#### REQUIRED WORK
Only one stretch of the data below is wanted: the lines starting at the one with "X148163100Y-98465800D02*" and ending at the one with "X148163100Y-96606200D01*", both included, given again exactly.

#### MATERIAL FOR THIS EXERCISE
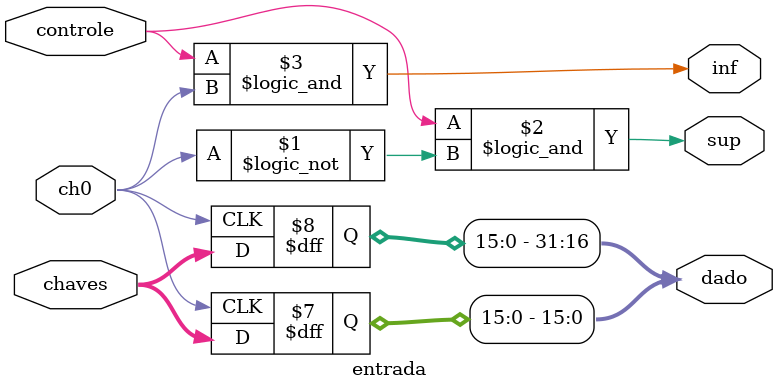
<source format=v>
module entrada (chaves, controle, dado, sup, inf, ch0);

input ch0; // chave que determina a fase em que se encontra a entrada de dados
input [15:0] chaves; // chaves que contém os 16 bits parciais de cada entrada
input controle; // sinal que determina se o processador está aguardando uma entrada de dados
output reg [31:0] dado; // vetor que armazena o dado recebido na entrada
output sup, inf; // leitura dos bits superiores ou inferiores

initial
begin
	dado = 32'd0; //inicia a leitura do valor 0
end

assign sup = (controle && !ch0);
assign inf = (controle && ch0);

always@(posedge ch0) //borda de subida do sinal de ch0 le os bits mais significativos
begin
	dado[31:16]=chaves;
end

always@(negedge ch0) //borda de descidaa do sinal de ch0 le os bits menos significativos
begin
	dado[15:0]=chaves;
end

endmodule

</source>
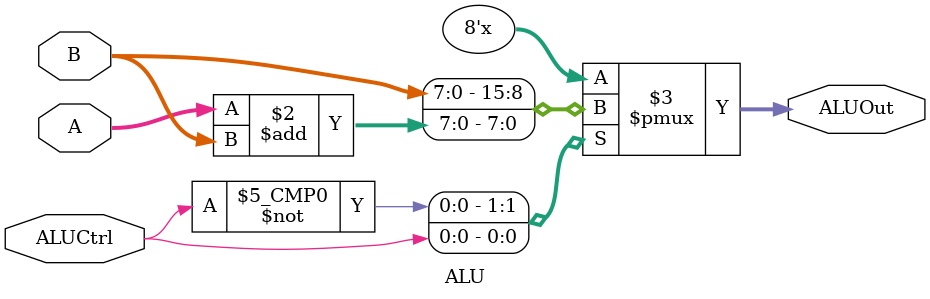
<source format=v>
`timescale 1ns / 1ps
module ALU(
    input [7:0] A,
    input [7:0] B,
    input ALUCtrl,
    output reg [7:0] ALUOut
    );

always@(*)
begin
	case(ALUCtrl)
		1'b0: ALUOut = B;
		1'b1: ALUOut = A+B;
		default: ALUOut = 8'h00;
	endcase
end

endmodule

</source>
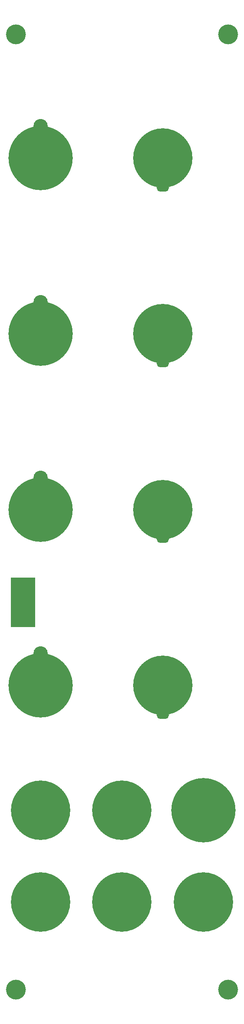
<source format=gbs>
%TF.GenerationSoftware,KiCad,Pcbnew,8.0.5*%
%TF.CreationDate,2024-12-03T21:15:31+01:00*%
%TF.ProjectId,DMH_Mixer_PANEL,444d485f-4d69-4786-9572-5f50414e454c,rev?*%
%TF.SameCoordinates,Original*%
%TF.FileFunction,Soldermask,Bot*%
%TF.FilePolarity,Negative*%
%FSLAX46Y46*%
G04 Gerber Fmt 4.6, Leading zero omitted, Abs format (unit mm)*
G04 Created by KiCad (PCBNEW 8.0.5) date 2024-12-03 21:15:31*
%MOMM*%
%LPD*%
G01*
G04 APERTURE LIST*
%ADD10C,12.000000*%
%ADD11O,2.500000X1.500000*%
%ADD12C,4.000000*%
%ADD13C,2.900000*%
%ADD14C,13.000000*%
%ADD15C,0.500000*%
%ADD16C,2.600000*%
%ADD17R,5.000000X10.000000*%
G04 APERTURE END LIST*
D10*
%TO.C,H13*%
X83250000Y-129500000D03*
D11*
X83250000Y-135500000D03*
%TD*%
D10*
%TO.C,H12*%
X83250000Y-94000000D03*
D11*
X83250000Y-100000000D03*
%TD*%
D10*
%TO.C,H16*%
X83250000Y-165000000D03*
D11*
X83250000Y-171000000D03*
%TD*%
D10*
%TO.C,H11*%
X83250000Y-58500000D03*
D11*
X83250000Y-64500000D03*
%TD*%
D12*
%TO.C,H3*%
X53500000Y-226500000D03*
%TD*%
D13*
%TO.C,H18*%
X58500000Y-123100000D03*
D14*
X58500000Y-129500000D03*
%TD*%
D15*
%TO.C,H8*%
X85800000Y-208750000D03*
X87460000Y-204720000D03*
X87470000Y-212790000D03*
X91500000Y-203050000D03*
D10*
X91500000Y-208750000D03*
D15*
X91500000Y-214450000D03*
X95530000Y-212790000D03*
X95540000Y-204720000D03*
X97200000Y-208750000D03*
%TD*%
%TO.C,H5*%
X52800000Y-190250000D03*
X54460000Y-186220000D03*
X54470000Y-194290000D03*
X58500000Y-184550000D03*
D10*
X58500000Y-190250000D03*
D15*
X58500000Y-195950000D03*
X62530000Y-194290000D03*
X62540000Y-186220000D03*
X64200000Y-190250000D03*
%TD*%
D13*
%TO.C,H14*%
X58500000Y-52100000D03*
D14*
X58500000Y-58500000D03*
%TD*%
D13*
%TO.C,H19*%
X58500000Y-158600000D03*
D14*
X58500000Y-165000000D03*
%TD*%
D15*
%TO.C,H6*%
X69300000Y-190250000D03*
X70960000Y-186220000D03*
X70970000Y-194290000D03*
X75000000Y-184550000D03*
D10*
X75000000Y-190250000D03*
D15*
X75000000Y-195950000D03*
X79030000Y-194290000D03*
X79040000Y-186220000D03*
X80700000Y-190250000D03*
%TD*%
%TO.C,H7*%
X52800000Y-208750000D03*
X54460000Y-204720000D03*
X54470000Y-212790000D03*
X58500000Y-203050000D03*
D10*
X58500000Y-208750000D03*
D15*
X58500000Y-214450000D03*
X62530000Y-212790000D03*
X62540000Y-204720000D03*
X64200000Y-208750000D03*
%TD*%
%TO.C,H15*%
X69300000Y-208750000D03*
X70960000Y-204720000D03*
X70970000Y-212790000D03*
X75000000Y-203050000D03*
D10*
X75000000Y-208750000D03*
D15*
X75000000Y-214450000D03*
X79030000Y-212790000D03*
X79040000Y-204720000D03*
X80700000Y-208750000D03*
%TD*%
D12*
%TO.C,H2*%
X96500000Y-33500000D03*
%TD*%
%TO.C,H4*%
X96500000Y-226500000D03*
%TD*%
%TO.C,H1*%
X53500000Y-33500000D03*
%TD*%
D16*
%TO.C,H9*%
X91500000Y-185050000D03*
D14*
X91500000Y-190250000D03*
%TD*%
D13*
%TO.C,H17*%
X58500000Y-87600000D03*
D14*
X58500000Y-94000000D03*
%TD*%
D17*
%TO.C,J0*%
X55000000Y-148250000D03*
%TD*%
M02*

</source>
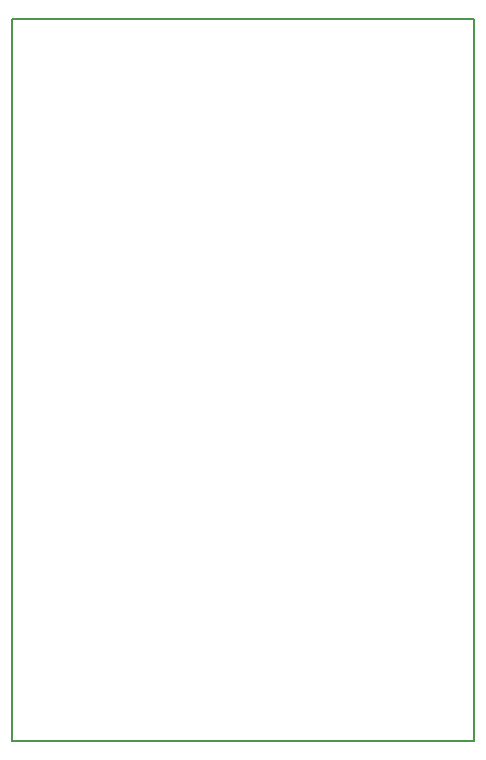
<source format=gbr>
%TF.GenerationSoftware,KiCad,Pcbnew,4.0.7*%
%TF.CreationDate,2018-07-15T04:01:03+03:00*%
%TF.ProjectId,AmstradPS2Mouse,416D73747261645053324D6F7573652E,rev?*%
%TF.FileFunction,Profile,NP*%
%FSLAX46Y46*%
G04 Gerber Fmt 4.6, Leading zero omitted, Abs format (unit mm)*
G04 Created by KiCad (PCBNEW 4.0.7) date 07/15/18 04:01:03*
%MOMM*%
%LPD*%
G01*
G04 APERTURE LIST*
%ADD10C,0.100000*%
%ADD11C,0.150000*%
G04 APERTURE END LIST*
D10*
D11*
X83540000Y-103809800D02*
X83540000Y-42697400D01*
X122605800Y-103809800D02*
X83540000Y-103809800D01*
X122605800Y-42672000D02*
X122605800Y-103809800D01*
X83540000Y-42697400D02*
X122605800Y-42672000D01*
M02*

</source>
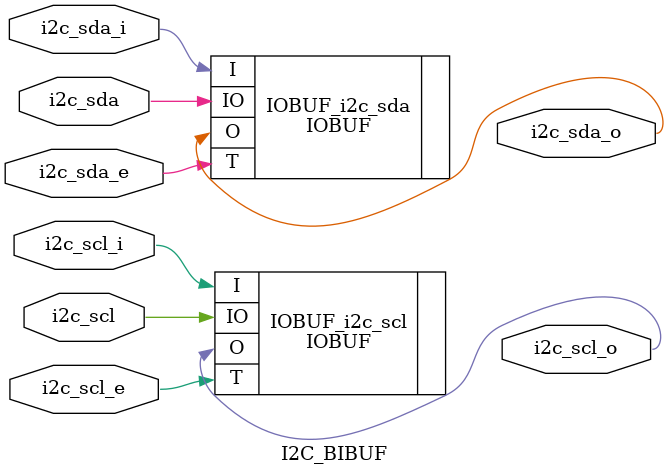
<source format=v>
`timescale 1ns / 1ps
`default_nettype none


module I2C_BIBUF
    (
        inout wire i2c_sda,
        inout wire i2c_scl,

        input wire i2c_sda_e,
        input wire i2c_sda_i,
        output wire i2c_sda_o,

        input wire i2c_scl_e,
        input wire i2c_scl_i,
        output wire i2c_scl_o
    );

    IOBUF #(
        .DRIVE(12),
        .IBUF_LOW_PWR("TRUE"),
        .IOSTANDARD("DEFAULT"),
        .SLEW("SLOW")
    )
    IOBUF_i2c_sda(
        .O(i2c_sda_o),
        .IO(i2c_sda),
        .I(i2c_sda_i),
        .T(i2c_sda_e)
    );

    IOBUF #(
        .DRIVE(12),
        .IBUF_LOW_PWR("TRUE"),
        .IOSTANDARD("DEFAULT"),
        .SLEW("SLOW")
    )
    IOBUF_i2c_scl(
        .O(i2c_scl_o),
        .IO(i2c_scl),
        .I(i2c_scl_i),
        .T(i2c_scl_e)
    );
endmodule

</source>
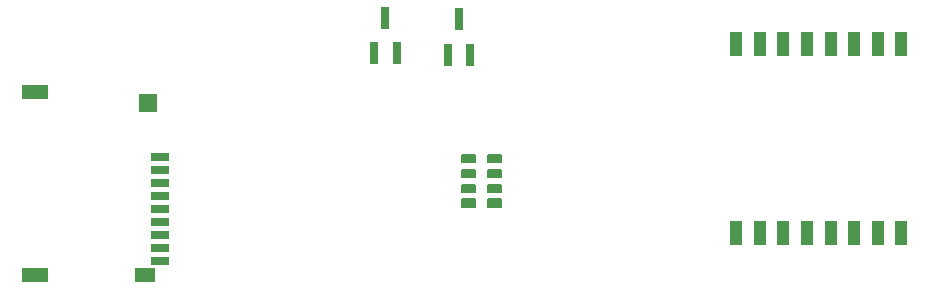
<source format=gbr>
%TF.GenerationSoftware,KiCad,Pcbnew,(5.1.6)-1*%
%TF.CreationDate,2021-06-02T18:30:26+10:00*%
%TF.ProjectId,L2_board,4c325f62-6f61-4726-942e-6b696361645f,2.0*%
%TF.SameCoordinates,Original*%
%TF.FileFunction,Paste,Bot*%
%TF.FilePolarity,Positive*%
%FSLAX46Y46*%
G04 Gerber Fmt 4.6, Leading zero omitted, Abs format (unit mm)*
G04 Created by KiCad (PCBNEW (5.1.6)-1) date 2021-06-02 18:30:26*
%MOMM*%
%LPD*%
G01*
G04 APERTURE LIST*
%ADD10C,0.152400*%
%ADD11R,1.000000X2.000000*%
%ADD12R,0.800000X1.900000*%
%ADD13R,1.092200X0.609600*%
%ADD14R,1.800000X1.200000*%
%ADD15R,2.200000X1.200000*%
%ADD16R,1.500000X1.600000*%
%ADD17R,1.600000X0.700000*%
G04 APERTURE END LIST*
D10*
%TO.C,U3*%
X150363100Y-95356200D02*
X150363100Y-95965800D01*
X150363100Y-95965800D02*
X149270900Y-95965800D01*
X149270900Y-95965800D02*
X149270900Y-95356200D01*
X149270900Y-95356200D02*
X150363100Y-95356200D01*
X150363100Y-96606200D02*
X150363100Y-97215800D01*
X150363100Y-97215800D02*
X149270900Y-97215800D01*
X149270900Y-97215800D02*
X149270900Y-96606200D01*
X149270900Y-96606200D02*
X150363100Y-96606200D01*
X150363100Y-97856200D02*
X150363100Y-98465800D01*
X150363100Y-98465800D02*
X149270900Y-98465800D01*
X149270900Y-98465800D02*
X149270900Y-97856200D01*
X149270900Y-97856200D02*
X150363100Y-97856200D01*
X150363100Y-99106200D02*
X150363100Y-99715800D01*
X150363100Y-99715800D02*
X149270900Y-99715800D01*
X149270900Y-99715800D02*
X149270900Y-99106200D01*
X149270900Y-99106200D02*
X150363100Y-99106200D01*
X148163100Y-99106200D02*
X148163100Y-99715800D01*
X148163100Y-99715800D02*
X147070900Y-99715800D01*
X147070900Y-99715800D02*
X147070900Y-99106200D01*
X147070900Y-99106200D02*
X148163100Y-99106200D01*
X148163100Y-97856200D02*
X148163100Y-98465800D01*
X148163100Y-98465800D02*
X147070900Y-98465800D01*
X147070900Y-98465800D02*
X147070900Y-97856200D01*
X147070900Y-97856200D02*
X148163100Y-97856200D01*
X148163100Y-96606200D02*
X148163100Y-97215800D01*
X148163100Y-97215800D02*
X147070900Y-97215800D01*
X147070900Y-97215800D02*
X147070900Y-96606200D01*
X147070900Y-96606200D02*
X148163100Y-96606200D01*
X148163100Y-95356200D02*
X148163100Y-95965800D01*
X148163100Y-95965800D02*
X147070900Y-95965800D01*
X147070900Y-95965800D02*
X147070900Y-95356200D01*
X147070900Y-95356200D02*
X148163100Y-95356200D01*
%TD*%
D11*
%TO.C,U7*%
X170292000Y-101980000D03*
X172292000Y-101980000D03*
X174292000Y-101980000D03*
X176292000Y-101980000D03*
X178292000Y-101980000D03*
X180292000Y-101980000D03*
X182292000Y-101980000D03*
X184292000Y-101980000D03*
X184292000Y-85980000D03*
X182292000Y-85980000D03*
X180292000Y-85980000D03*
X178292000Y-85980000D03*
X176292000Y-85980000D03*
X174292000Y-85980000D03*
X172292000Y-85980000D03*
X170292000Y-85980000D03*
%TD*%
D12*
%TO.C,Q3*%
X140589000Y-83717000D03*
X139639000Y-86717000D03*
X141539000Y-86717000D03*
%TD*%
%TO.C,Q2*%
X146812000Y-83844000D03*
X145862000Y-86844000D03*
X147762000Y-86844000D03*
%TD*%
D13*
%TO.C,U3*%
X147617000Y-95661000D03*
X147617000Y-96911000D03*
X147617000Y-98161000D03*
X147617000Y-99411000D03*
X149817000Y-99411000D03*
X149817000Y-98161000D03*
X149817000Y-96911000D03*
X149817000Y-95661000D03*
%TD*%
D14*
%TO.C,J4*%
X120242000Y-105511000D03*
D15*
X110942000Y-105511000D03*
X110942000Y-90011000D03*
D16*
X120492000Y-90911000D03*
D17*
X121542000Y-104311000D03*
X121542000Y-103211000D03*
X121542000Y-102111000D03*
X121542000Y-101011000D03*
X121542000Y-99911000D03*
X121542000Y-98811000D03*
X121542000Y-97711000D03*
X121542000Y-96611000D03*
X121542000Y-95511000D03*
%TD*%
M02*

</source>
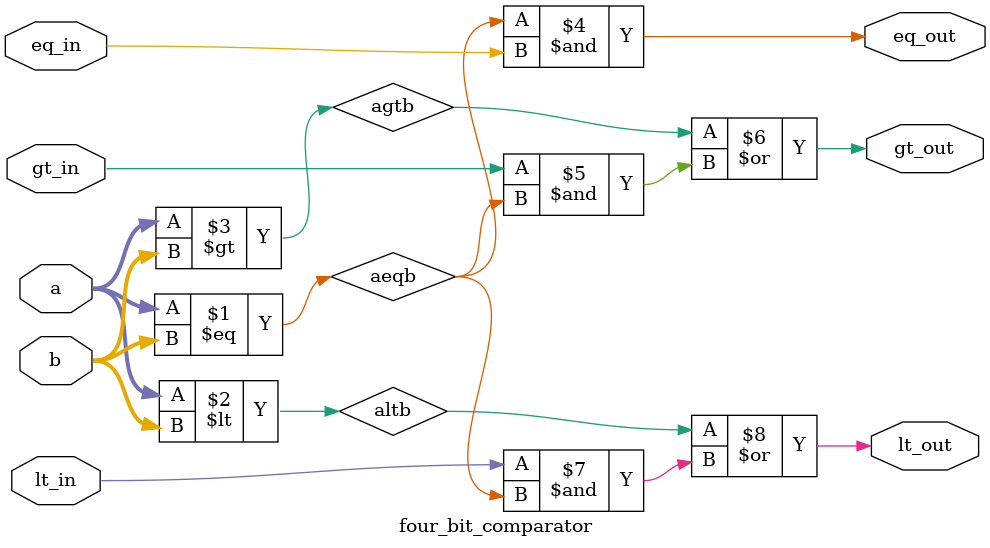
<source format=v>
`timescale 10 ns / 1 ns

module four_bit_comparator(input wire [3:0] a, input wire [3:0] b,
input wire eq_in, gt_in, lt_in,
output wire eq_out, gt_out, lt_out);

	   wire aeqb, qltb, qgtb;

	   assign aeqb = (a==b);
	   assign altb = (a<b);
	   assign agtb = (a>b);
	   assign eq_out = aeqb & eq_in;
	   assign gt_out = agtb | gt_in & aeqb;
	   assign lt_out = altb | lt_in & aeqb;


endmodule
</source>
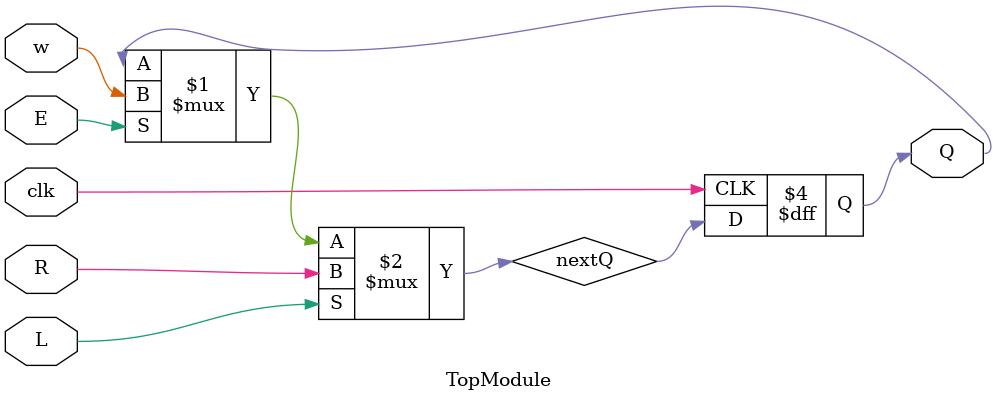
<source format=sv>


`timescale 1ns / 1ps

module TopModule (
    input  wire clk,   // clock
    input  wire w,     // serial input from previous stage
    input  wire R,     // data to load
    input  wire E,     // shift enable
    input  wire L,     // load enable
    output reg  Q      // stored value
);

    // ------------------------------------------------------------------
    //  Next‑state combinational logic (multiplexers)
    // ------------------------------------------------------------------
    //  nextQ = L ? R : (E ? w : Q)
    //  The priority order is:  L > E > hold
    wire nextQ;
    assign nextQ = L ? R : (E ? w : Q);

    // ------------------------------------------------------------------
    //  Flip‑flop – update Q on the rising edge of clk
    // ------------------------------------------------------------------
    always @(posedge clk) begin
        Q <= nextQ;
    end

endmodule

// VERILOG-EVAL: errant inclusion of module definition

</source>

#### RESPONSE
X148163100Y-98465800D02*
X147070900Y-98465800D01*
X147070900Y-98465800D02*
X147070900Y-97856200D01*
X147070900Y-97856200D02*
X148163100Y-97856200D01*
X148163100Y-96606200D02*
X148163100Y-97215800D01*
X148163100Y-97215800D02*
X147070900Y-97215800D01*
X147070900Y-97215800D02*
X147070900Y-96606200D01*
X147070900Y-96606200D02*
X148163100Y-96606200D01*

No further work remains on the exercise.